Gabourey Sidibe is such an important person and representation for how fatphobia is inherently anti-Black, classist, and transphobic. Gabby is a dark skin Black woman who does not represent an acceptable fat body (non-hour glass shape, pronounced double chin, big arms, big features, big belly, etc.). The commentary around her representation and her body is similar to how Serena Williams is attacked with anti-Black transmisogyny but with the queering of gender through fatness and dark skin Blackness. Gender is queered by fatness because ultimately body politics are skewed outside of white supremacist thin beauty standards. Often, anti-Black transmisogyny is hurled at fat, dark skin Black women because they’re not seen as innocent, beautiful, or as “real women.” They’re considered a masculine counterpart that is not inherently equal to a cisgender straight man, but is too masculine and too ugly to be a woman yet can be violated sexually and physically.

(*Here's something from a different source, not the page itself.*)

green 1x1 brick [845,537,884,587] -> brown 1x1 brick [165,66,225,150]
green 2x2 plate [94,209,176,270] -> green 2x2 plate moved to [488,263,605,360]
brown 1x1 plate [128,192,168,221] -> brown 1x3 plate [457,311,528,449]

Her character Becky on Empire sparked conversation when there was a sex scene in which Gabby haves sex with a thin, muscular light skin visibly able-bodied Black man. There was a meme with a picture of the scene saying, “Damn some of you people can’t even get a text back.” People will mock dark skin, fat Black women having sex or being loved as as way of affirming that dark skin, fat Black women are the most hated, ugly, and dehumanized people on earth. Love, sex, and happiness has been codified and capitalized upon as something exclusively accessible to thin, beauty standard acceptable people.
What are some of the ways in which you personally engage in self-care, and why do you feel this is crucial to fat folks?

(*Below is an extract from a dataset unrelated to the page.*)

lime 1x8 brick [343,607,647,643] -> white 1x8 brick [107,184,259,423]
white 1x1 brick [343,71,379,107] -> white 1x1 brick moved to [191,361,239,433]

My self care involves eating unapologetically and twerking to trap music at any given opportunity. Self care comes in different forms for everybody but often as a Black fat femme, my body and my performance is policed so heavily that I have to take space at any given opportunity to center myself and to protect myself from a world seeking to destroy me. Eating unapologetically is a personal revolution because often my body is site of voyeurism and violence. Twerking to trap music is a layered form of self care that allows for my Black fat disabled femme body to challenge the limitations often codified upon my body. Whether it be the anti-Black misogyny that limits my body autonomy and sexual agency, or the lack of space I’m given to dance and be free as a fat disabled person - it is a challenge and a revolution to use dance, music, Black culture, and my body as tools for self care.
How have you seen sizism/fatphobia play out in movements of liberation for other marginalized communities? (queer, Black, trans, etc.)

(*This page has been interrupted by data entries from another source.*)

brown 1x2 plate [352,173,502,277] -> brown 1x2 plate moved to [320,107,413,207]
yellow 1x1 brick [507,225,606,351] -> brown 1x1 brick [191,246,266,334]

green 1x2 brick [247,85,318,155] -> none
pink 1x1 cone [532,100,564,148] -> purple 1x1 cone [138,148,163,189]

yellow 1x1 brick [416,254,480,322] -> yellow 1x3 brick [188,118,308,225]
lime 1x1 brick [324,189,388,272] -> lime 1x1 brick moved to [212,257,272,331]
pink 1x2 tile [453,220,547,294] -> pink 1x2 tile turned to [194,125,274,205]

Fatphobia is often ignored in larger movements, especially within the Black Lives Matter movement. Often, conversations around body politics are limited to gender and sexuality - yet when size comes up, it becomes a conversation dominated by health and size policing. Within the Black community, size and weight only become an imperative issue if we’re discussing fatphobic types of food justice or addressing “childhood obesity.” Fat bodies deserve to be centered and protected without our bodies amounting to an issue of “choice” or “unhealthiness.” Every Black body is under attack by this system and fatness is not inherently a health related attribute. We deserve to talk about what body positivity looks like when we incorporate how fat Black folks are denied health care, denied sympathy and therefore mental health platforms, denied sexualization or body autonomy therefore also denied sexual/ reproductive health care, and are often paid less for jobs. We need to be at the intersections of all marginalized identities - i.e. the fight for the minimum wage, the fight for disability justice, the fight for trans and gender nonconforming identities, and the fight for queer bodies.